Muse, Wembley Stadium, London
Giant-killers triumph as the house band fit for a stadium
Monday 18 June 2007
Talk about unlikely glories. Granted, Muse and Wembley Stadium have much in common. Neither major in subtlety or stealth: one sits under a skyline-dominating arch so vast you could probably fly a decent-sized plane through it; the other dominates contemporary rock with a sound so vast it could probably give the volume of said plane taking off a run for its money.
But there's also something fabulously implausible about Muse's path to Wembley Stadium. If you had been asked in 1997 who would be the first band to sell out this expensively reappointed venue, you wouldn't have put money on a trio from Teignmouth who channel the pomp of prime-era Queen through Rush-styled prog-rock, 1990s guitar-rock dynamics, falsetto-fuelled symphonics and loopy conspiracy-theory lyrics about aliens and the like. A band once dismissed as a daft version of Radiohead for doom-metal teenagers, at that.
Last year, before unfinished building work forced a hasty relocation of the gig, the Eighties pin-up poodle-rockers Bon Jovi were scheduled to open the new Wembley. See the difference?
In the event, the supports helped set the tone of unlikely success. To a rapturous reception, the Mexican acoustic-guitar duo Rodrigo y Gabriela somehow managed to cut fresh routes through hoary heavy-rock classics such as "Smoke on the Water". Dirty Pretty Things proved ordinary by comparison, but The Streets won over the fiercely partisan Muse faithful with much charm, Mike Skinner even gamely trying to re-enact the clap-along moment from Queen's "Radio Ga Ga" at Live Aid.
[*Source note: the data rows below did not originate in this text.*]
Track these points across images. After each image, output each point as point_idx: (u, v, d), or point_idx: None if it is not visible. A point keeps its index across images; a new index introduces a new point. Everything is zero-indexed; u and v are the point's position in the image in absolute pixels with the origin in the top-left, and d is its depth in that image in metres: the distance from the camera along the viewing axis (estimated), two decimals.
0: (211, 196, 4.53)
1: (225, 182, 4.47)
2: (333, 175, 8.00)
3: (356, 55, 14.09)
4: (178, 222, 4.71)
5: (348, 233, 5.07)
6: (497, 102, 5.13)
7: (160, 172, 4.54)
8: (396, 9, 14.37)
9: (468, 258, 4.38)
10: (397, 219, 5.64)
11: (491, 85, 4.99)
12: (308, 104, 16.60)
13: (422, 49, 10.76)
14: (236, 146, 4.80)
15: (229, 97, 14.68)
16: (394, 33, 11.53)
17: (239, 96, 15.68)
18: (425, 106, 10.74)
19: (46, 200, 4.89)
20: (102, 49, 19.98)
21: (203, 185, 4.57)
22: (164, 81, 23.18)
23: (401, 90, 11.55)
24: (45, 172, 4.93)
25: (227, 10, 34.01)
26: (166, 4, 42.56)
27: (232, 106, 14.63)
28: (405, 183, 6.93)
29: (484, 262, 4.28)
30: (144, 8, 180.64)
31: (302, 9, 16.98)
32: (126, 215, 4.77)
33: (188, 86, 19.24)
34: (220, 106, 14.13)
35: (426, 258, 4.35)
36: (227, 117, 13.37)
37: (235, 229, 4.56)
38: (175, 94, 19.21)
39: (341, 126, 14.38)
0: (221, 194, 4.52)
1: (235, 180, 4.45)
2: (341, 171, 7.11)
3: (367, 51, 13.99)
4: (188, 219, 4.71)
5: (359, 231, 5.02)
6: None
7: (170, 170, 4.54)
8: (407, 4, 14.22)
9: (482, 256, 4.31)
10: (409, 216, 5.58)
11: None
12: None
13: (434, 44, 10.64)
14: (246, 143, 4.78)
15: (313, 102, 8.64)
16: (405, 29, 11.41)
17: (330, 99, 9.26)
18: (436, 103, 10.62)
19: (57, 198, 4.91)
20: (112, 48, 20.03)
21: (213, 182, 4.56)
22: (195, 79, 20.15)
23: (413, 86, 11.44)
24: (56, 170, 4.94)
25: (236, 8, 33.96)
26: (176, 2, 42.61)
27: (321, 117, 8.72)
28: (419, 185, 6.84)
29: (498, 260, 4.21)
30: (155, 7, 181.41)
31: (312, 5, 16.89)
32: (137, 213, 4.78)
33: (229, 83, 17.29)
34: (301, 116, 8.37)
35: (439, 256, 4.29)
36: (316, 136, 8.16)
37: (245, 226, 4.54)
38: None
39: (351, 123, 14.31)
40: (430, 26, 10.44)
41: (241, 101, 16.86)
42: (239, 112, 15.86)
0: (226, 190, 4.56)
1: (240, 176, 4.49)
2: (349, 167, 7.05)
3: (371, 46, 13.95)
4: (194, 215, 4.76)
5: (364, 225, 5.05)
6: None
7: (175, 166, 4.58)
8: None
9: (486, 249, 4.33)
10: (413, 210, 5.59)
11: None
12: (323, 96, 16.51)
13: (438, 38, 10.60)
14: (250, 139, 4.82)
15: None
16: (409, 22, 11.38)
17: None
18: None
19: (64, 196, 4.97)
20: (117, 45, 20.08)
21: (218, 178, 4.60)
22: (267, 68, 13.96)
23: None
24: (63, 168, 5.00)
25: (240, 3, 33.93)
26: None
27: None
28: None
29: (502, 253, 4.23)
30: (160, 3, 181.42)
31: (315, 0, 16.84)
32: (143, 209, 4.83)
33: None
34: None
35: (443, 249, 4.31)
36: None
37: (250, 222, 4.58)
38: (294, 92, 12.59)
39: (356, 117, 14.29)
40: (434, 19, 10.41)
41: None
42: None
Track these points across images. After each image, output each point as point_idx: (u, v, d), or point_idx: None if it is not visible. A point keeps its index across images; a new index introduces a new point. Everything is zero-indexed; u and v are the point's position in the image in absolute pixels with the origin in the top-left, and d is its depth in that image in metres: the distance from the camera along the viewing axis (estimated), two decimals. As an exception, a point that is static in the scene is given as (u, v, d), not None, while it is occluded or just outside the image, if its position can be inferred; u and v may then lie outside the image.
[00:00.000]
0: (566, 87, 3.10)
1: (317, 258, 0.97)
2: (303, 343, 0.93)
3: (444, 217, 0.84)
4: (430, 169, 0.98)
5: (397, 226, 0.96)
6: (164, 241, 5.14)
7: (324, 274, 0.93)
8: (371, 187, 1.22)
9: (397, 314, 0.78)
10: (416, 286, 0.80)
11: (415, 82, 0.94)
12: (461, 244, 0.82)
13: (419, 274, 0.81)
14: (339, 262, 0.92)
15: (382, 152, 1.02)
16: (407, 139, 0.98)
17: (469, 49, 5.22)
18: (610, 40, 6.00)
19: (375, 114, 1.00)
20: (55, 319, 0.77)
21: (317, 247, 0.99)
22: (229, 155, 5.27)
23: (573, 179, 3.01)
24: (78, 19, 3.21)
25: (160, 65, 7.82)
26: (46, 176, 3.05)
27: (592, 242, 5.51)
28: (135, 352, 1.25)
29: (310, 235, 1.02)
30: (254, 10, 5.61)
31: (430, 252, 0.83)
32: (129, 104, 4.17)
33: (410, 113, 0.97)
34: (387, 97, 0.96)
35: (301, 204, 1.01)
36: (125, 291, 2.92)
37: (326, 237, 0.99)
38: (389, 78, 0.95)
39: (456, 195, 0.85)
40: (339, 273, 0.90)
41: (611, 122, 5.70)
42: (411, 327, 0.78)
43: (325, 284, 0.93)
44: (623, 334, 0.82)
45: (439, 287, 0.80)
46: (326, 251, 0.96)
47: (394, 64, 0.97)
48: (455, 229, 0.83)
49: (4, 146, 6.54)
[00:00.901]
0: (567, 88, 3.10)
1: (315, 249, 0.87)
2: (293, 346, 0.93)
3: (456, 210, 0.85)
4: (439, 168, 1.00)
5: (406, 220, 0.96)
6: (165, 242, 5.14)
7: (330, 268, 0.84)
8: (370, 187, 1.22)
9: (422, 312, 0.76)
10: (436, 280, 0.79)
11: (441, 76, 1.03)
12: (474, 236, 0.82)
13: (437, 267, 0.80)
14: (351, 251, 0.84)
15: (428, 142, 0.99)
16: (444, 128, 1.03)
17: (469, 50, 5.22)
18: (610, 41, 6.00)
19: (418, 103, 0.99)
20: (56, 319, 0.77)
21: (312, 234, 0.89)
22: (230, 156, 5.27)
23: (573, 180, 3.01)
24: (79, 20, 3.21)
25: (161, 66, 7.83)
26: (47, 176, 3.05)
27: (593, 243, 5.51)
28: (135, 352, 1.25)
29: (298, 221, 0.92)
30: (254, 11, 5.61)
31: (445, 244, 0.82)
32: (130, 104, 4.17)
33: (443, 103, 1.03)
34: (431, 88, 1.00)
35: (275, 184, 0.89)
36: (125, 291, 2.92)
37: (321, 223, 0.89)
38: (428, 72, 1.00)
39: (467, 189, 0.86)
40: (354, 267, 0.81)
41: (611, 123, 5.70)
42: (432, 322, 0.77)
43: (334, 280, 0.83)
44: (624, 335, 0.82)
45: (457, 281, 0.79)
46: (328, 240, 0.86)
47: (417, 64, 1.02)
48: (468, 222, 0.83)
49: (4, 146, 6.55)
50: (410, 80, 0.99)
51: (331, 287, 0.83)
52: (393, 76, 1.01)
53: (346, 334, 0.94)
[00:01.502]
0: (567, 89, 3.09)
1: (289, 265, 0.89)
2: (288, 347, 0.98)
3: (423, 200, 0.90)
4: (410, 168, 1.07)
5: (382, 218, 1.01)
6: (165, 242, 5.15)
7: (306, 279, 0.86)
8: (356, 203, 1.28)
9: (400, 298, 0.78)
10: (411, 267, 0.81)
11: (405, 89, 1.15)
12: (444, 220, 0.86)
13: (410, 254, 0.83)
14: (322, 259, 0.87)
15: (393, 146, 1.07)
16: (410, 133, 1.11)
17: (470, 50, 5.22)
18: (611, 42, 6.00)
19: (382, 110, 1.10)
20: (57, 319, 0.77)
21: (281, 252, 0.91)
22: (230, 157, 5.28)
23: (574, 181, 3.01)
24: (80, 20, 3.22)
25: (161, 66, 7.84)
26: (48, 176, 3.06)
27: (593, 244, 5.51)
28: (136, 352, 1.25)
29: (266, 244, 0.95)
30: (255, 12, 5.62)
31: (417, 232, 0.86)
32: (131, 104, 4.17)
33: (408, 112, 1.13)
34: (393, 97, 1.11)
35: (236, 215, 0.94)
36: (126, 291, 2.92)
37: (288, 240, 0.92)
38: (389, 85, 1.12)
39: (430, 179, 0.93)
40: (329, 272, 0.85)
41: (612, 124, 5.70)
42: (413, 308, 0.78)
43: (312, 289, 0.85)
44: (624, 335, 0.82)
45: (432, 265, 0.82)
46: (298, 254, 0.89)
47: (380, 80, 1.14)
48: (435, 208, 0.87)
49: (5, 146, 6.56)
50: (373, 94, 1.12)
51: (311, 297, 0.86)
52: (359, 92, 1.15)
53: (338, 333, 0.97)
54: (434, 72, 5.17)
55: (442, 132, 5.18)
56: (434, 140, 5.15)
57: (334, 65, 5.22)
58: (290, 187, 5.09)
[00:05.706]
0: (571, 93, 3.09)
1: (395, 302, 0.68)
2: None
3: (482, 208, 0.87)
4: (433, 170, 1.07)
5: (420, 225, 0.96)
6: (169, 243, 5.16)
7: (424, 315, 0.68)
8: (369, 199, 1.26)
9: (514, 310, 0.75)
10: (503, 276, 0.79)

Muse's glory wasn't to be stolen, though. It takes them roughly half a minute to grab the show by the scruff of the neck. Framed by explosions of glitter and backed by a bombastic orchestral overture, they rise through a stage in the centre of the crowd and stride to the main stage via a walkway. Once there, the singer, Matt Bellamy, teases out the Close Encounters of the Third Kind theme tune from his guitar before tearing into the galloping mariachi-metal of "Knights of Cydonia". It's an attention-grabbing entrance, even before you take into account the drummer, Dom Howard's, retina-scorching, lime-green jeans and Bellamy's hot chilli pepper of a red suit.
As a spectacle, the show is eye-catching. Huge balloons behind the stage exude an extra-terrestrial glow as screens flash out a flurry of slogans and images.
During "New Born", five giant satellite dishes cast baleful spotlight eyes over the crowd, like the war machines inWar of the Worlds. In the encores, during the symphonic lullaby "Blackout", two balloons rise high over the heads of the audience with two white-clothed acrobats suspended from them, an eerie, graceful, Man Who Fell to Earth-ish visual coup that invokes 70,000 or so ecstatic "Ooohs" and "Aaaahs".
Happily, the music is a muscular match for the bells-and-whistles production. "Hysteria" and "Supermassive Black Hole" state the case: anything less than super-massive hysteria won't do for this occasion.
The latter's Prince-styled funk-grunge hits an irresistibly cocky stride, before an elegantly propulsive "Map of the Problematique" inflates Eighties-styled synth-rock to stadium size. Even during the set's space-rock-Liberace mid-section, as Bellamy teases out glissandos from a grand piano, the intensity overrides any charges of ridiculousness with one central certainty: this rocks, in a big way.
In a Queenly way, too. "Invincible" mines communal catharsis with the shamelessly anthemic grandiosity of "We Are the Champions", before the pulse-pounding pop of "Starlight" unites the audience in a clap-along that, after Mike Skinner's winningly witty attempt, invokes "Radio Ga Ga" in excelsis. If Queen seemed like Wembley Stadium's house band during the mid to late Eighties, Muse grab that crown with both hands. Unlikely as it might once have looked, Muse really were the right band for this job.